Sling Money was founded in 2022 by Mike Hudack, who previously was chief product officer at the UK-based neobank Monzo. I spoke with Hudack back in August, and he said he became interested in building a global Venmo with crypto rails after sending crypto from London to a friend in San Francisco while investing in a Montana-based DAO. The KYC protocol and wallet onboarding was onerous, but the payment went through almost instantly, and Hudack realized he’d hit on something useful.

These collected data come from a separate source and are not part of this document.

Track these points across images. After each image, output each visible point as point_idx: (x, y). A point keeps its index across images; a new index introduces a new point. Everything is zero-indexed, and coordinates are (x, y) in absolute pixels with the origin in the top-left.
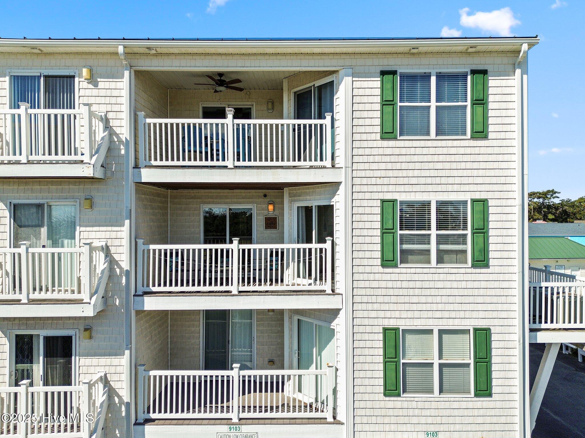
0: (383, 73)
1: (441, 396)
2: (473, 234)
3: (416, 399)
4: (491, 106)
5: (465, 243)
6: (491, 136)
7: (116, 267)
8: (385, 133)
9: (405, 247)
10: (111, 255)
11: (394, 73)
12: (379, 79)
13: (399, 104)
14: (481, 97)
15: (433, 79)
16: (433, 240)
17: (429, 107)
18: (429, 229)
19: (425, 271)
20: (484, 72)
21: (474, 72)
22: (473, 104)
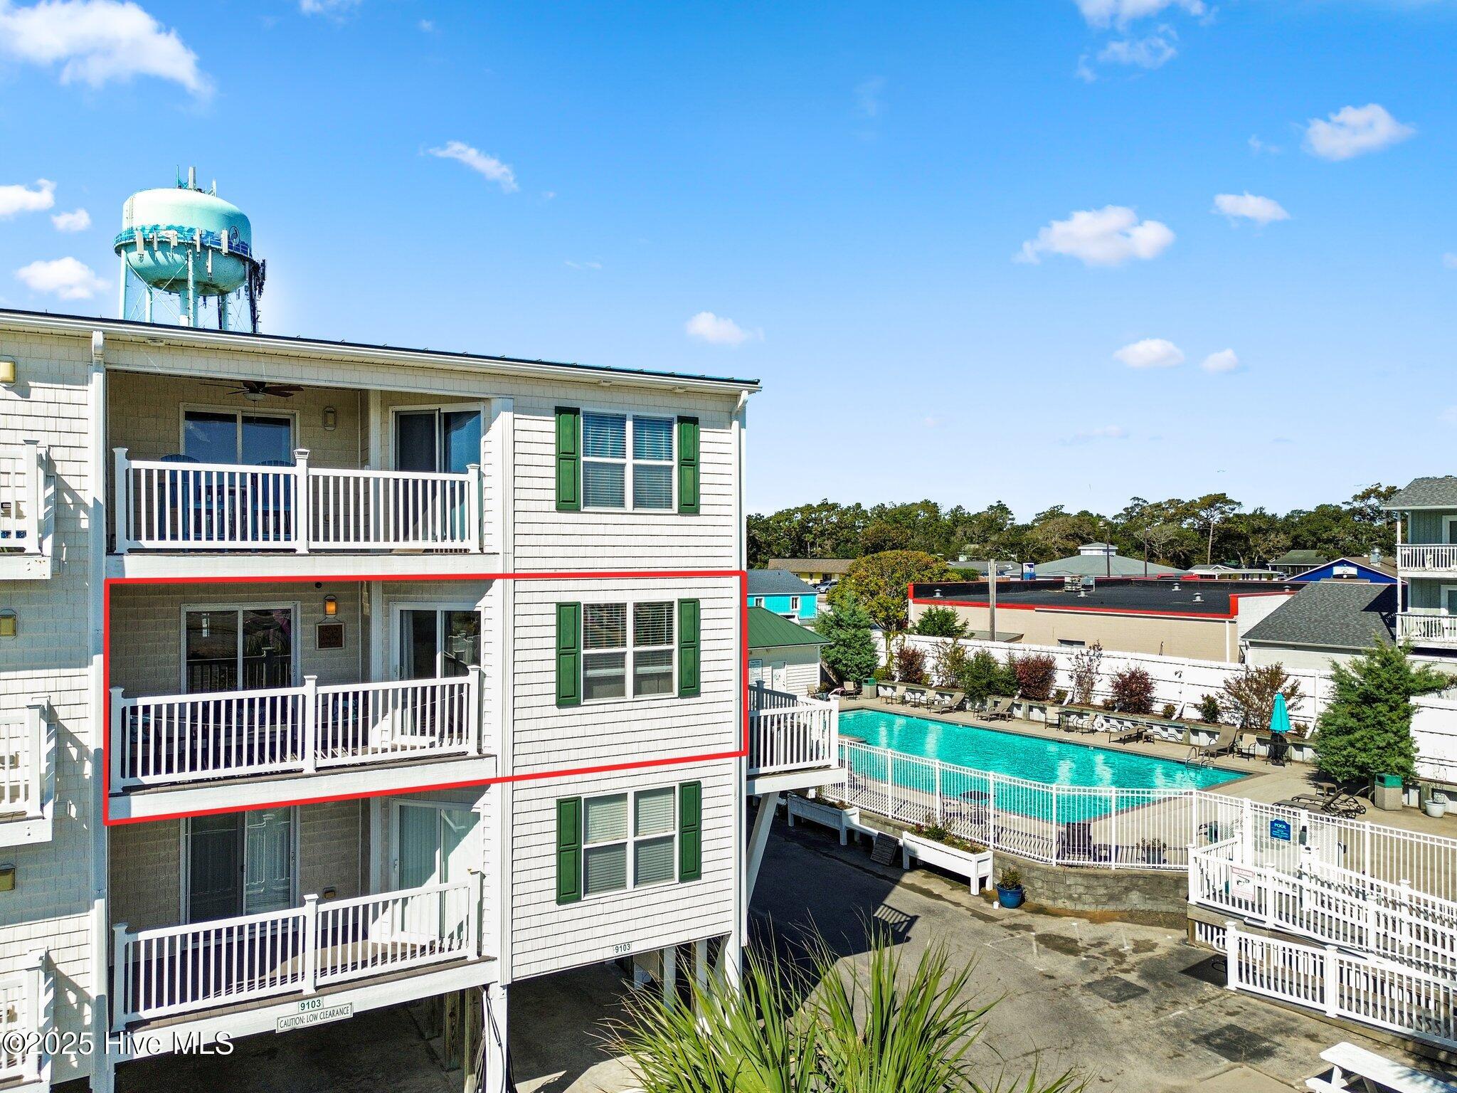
0: (560, 411)
1: (636, 889)
2: (681, 648)
3: (602, 900)
4: (703, 468)
5: (670, 663)
6: (703, 510)
7: (69, 745)
8: (563, 501)
9: (590, 673)
10: (59, 723)
11: (575, 411)
12: (554, 419)
13: (583, 459)
14: (691, 456)
15: (629, 425)
16: (629, 660)
17: (623, 466)
18: (624, 645)
19: (618, 707)
20: (694, 421)
21: (682, 420)
22: (681, 465)
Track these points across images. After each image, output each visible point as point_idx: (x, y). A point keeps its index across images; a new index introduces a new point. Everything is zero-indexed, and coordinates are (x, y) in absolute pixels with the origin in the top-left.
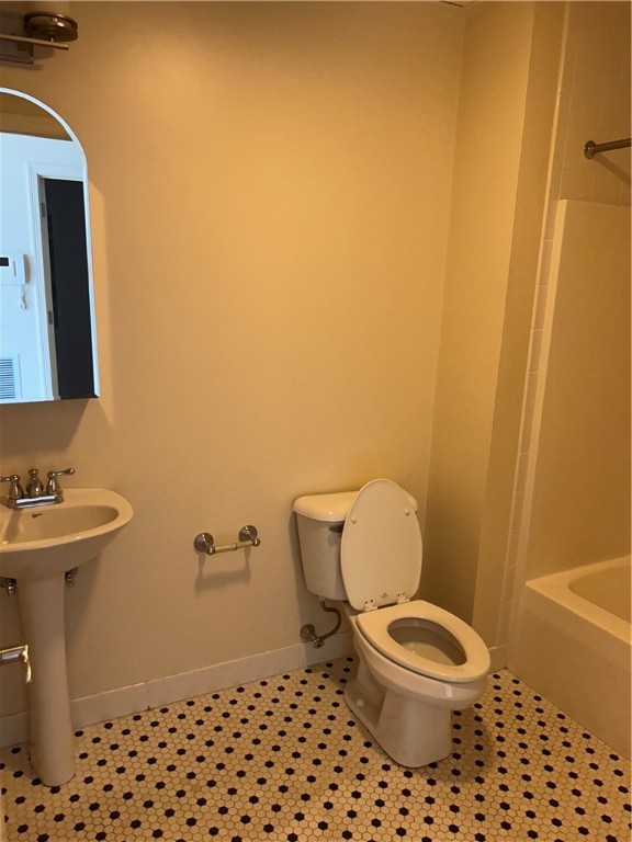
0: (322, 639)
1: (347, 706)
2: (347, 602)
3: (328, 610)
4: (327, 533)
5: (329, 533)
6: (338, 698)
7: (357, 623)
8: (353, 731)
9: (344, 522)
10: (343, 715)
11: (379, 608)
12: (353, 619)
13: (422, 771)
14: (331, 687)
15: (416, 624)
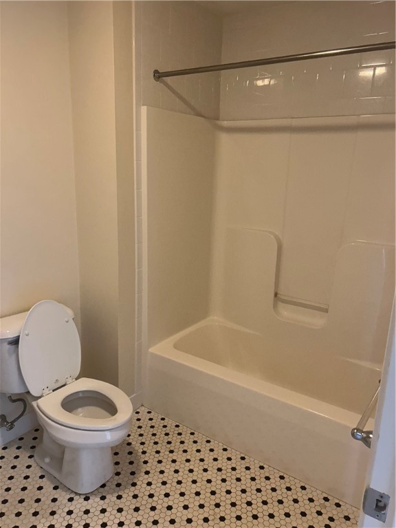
0: (12, 423)
1: (38, 465)
2: (28, 392)
3: (14, 401)
4: (6, 347)
5: (8, 346)
6: (31, 462)
7: (38, 406)
8: (44, 482)
9: (19, 336)
10: (35, 472)
11: (54, 391)
12: (34, 404)
13: (96, 492)
14: (24, 455)
15: (81, 395)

Since then, Sling Money has deployed in more than 75 countries, which now includes the US. By using stablecoins in tandem with Solana, which charges a fraction of a cent in transaction fees, Sling Money is very efficient, at least if you put aside the question of on- and off-ramping funds. It also plans to make use of RTP and FedNow, which are faster payments networks developed by banks and the Federal Reserve.

Sling Money has raised $20 million in seed and Series A funding, but its cap table doesn’t have typical crypto names on it: Union Square Ventures led its Series A in August, and Ribbit Capital and Slow Ventures are also investors. USV does a good number of crypto deals — it notably invested in Coinbase — but it is more of a generalist tech outfit. The same can be said for Ribbit and Slow. This is all to say that Sling Money isn’t really styled as a crypto app, and it doesn’t feel like one when you use it for peer-to-peer payments.

“It’s not necessarily a crypto product or a fiat product. It’s a payments product,” Hudack told me in August.

Venmo, the PayPal-owned payment platform with tens of millions of accounts in the United States, is the incumbent that Sling Money will have to chase. Like Venmo, Sling charges no transfer fees. 

In an email, Hudack said he plans to pry away Venmo’s market share by starting “where Venmo isn’t” — that is, through international payments. Hudack said the team plans to follow WhatsApp’s growth model by building a “critical mass” of users for its international offering before convincing them that its product is good for use at home, too. 

Hudack added that Sling Money’s bank transfers are faster than Venmo’s, and it sees a potential opportunity to undercut the 1.5-3% that Venmo charges for instant bank withdrawals.

Ben Mills, who is a Solana ecosystem founder who previously headed up product at Venmo, told me on the Lightspeed podcast that despite all its users, Venmo was not profitable. The legacy money transfer system is riddled with expenses that Venmo abstracts away, but Mills compared this to “putting lipstick on a pig.” With cheap and instant transfers facilitated on blockchain rails, Sling Money could ditch some of these expenses altogether.

“As a society we’ve spent the last ~25 years connecting the world through media,” Hudack said. “You can stream video from any point on earth to any other point on earth, you can text anyone in the world, you can email, you can have a voice call with anyone on the planet. All for free. We’ve got the technology now to connect the entire world financially and we’re going to do it.”